Berührt zu werden ist das Wesen der Lebendigkeit
Uwe Kranners Essay zu Peters Ausstellung The silent view
Menschenbilder, spontan eingefangene Straßenszenen, die Augen in fröhlichen, melancholischen, nachdenklichen und ab und an koketten Blicken meistens jenem zugewandt, das Peters Photographie vor dem Betrachter verbirgt. Was die Bilder vermitteln, ist also nicht das worauf die Protagonisten von der Straße ihre Blicke lenken. Nur wenige dieser Szenen lösen sich vor den Augen des Betrachters auf, vielmehr evozieren sie Fragen deren Antworten ich versuche in den Blicken der im Fokus stehenden Personen zu erahnen.

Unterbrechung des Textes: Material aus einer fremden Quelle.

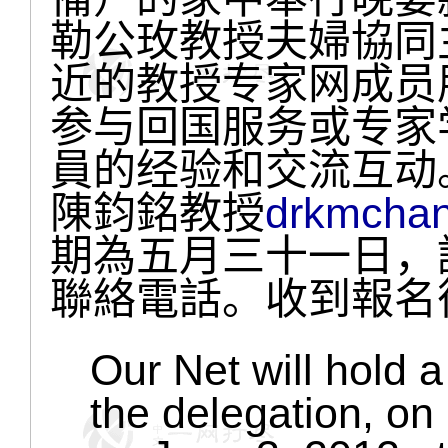
勒公玫教授夫婦協同
近的教授专家网成员
参与回国服务或专家
員的经验和交流互动
陳鈞銘教授
drkmcha
期為五月三十一日，
聯絡電話。收到報名
Our Net will hold a
the delegation, on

Seine Geschichten vom urbanen Leben auf den Straßen erzählt Peter in schwarz-weiß gehalten, ungeschminkt und authentisch wirken die Gesichter, berührend deren tiefgründige Blicke. Als Betrachter werde ich in den Bann dieser Gesichter gezogen, ohne dass diese wiederum mich je eines Blickes würdigen. Und gerade weil sie sich des direkten Ansehens entziehen, beginne ich viele von ihnen unversehens in mein Herz zu schließen. Möchte auch gerne die Freude, die Weltverlorenheit oder die Verliebtheit spüren, die ihre Blicke zum Ausdruck bringen.
Unaufgeregt und gerade deshalb so eindeutig, zeichnen die Gesichter in den Photographien den Reichtum menschlicher Emotionen, unausgesprochener Sehnsüchte und vielfältiger Stimmungen. Vielleicht ist es ja das: es ist nicht wichtig „was es ist“, was all diese Menschen in den Bildern genau betrachten, sondern vielmehr, was es durch ihr Betrachten mit ihnen macht und in ihnen hervorruft.
Viele dieser Bilder erinnern mich an ein Gedicht von Rainer Maria Rilke:
Wie soll ich meine Seele halten, dass
sie nicht an deine rührt? Wie soll ich sie
hinheben über dich zu andern Dingen?
Ach gerne möcht' ich sie bei irgendwas
Verlorenem im Dunkel unterbringen
an einer fremden, stillen Stelle, die
nicht weiterschwingt, wenn deine Tiefen schwingen…
Berührt zu werden ist das Wesen der Lebendigkeit. Peters Bilder berühren und widersprechen so eindringlich der Idee Rilkes (die er gegen Ende des Gedichts selbst verwirft) seine Seele an einer fremden, stillen Stelle unterzubringen, auch wenn es manchmal ein leises Bedürfnis dazu gibt.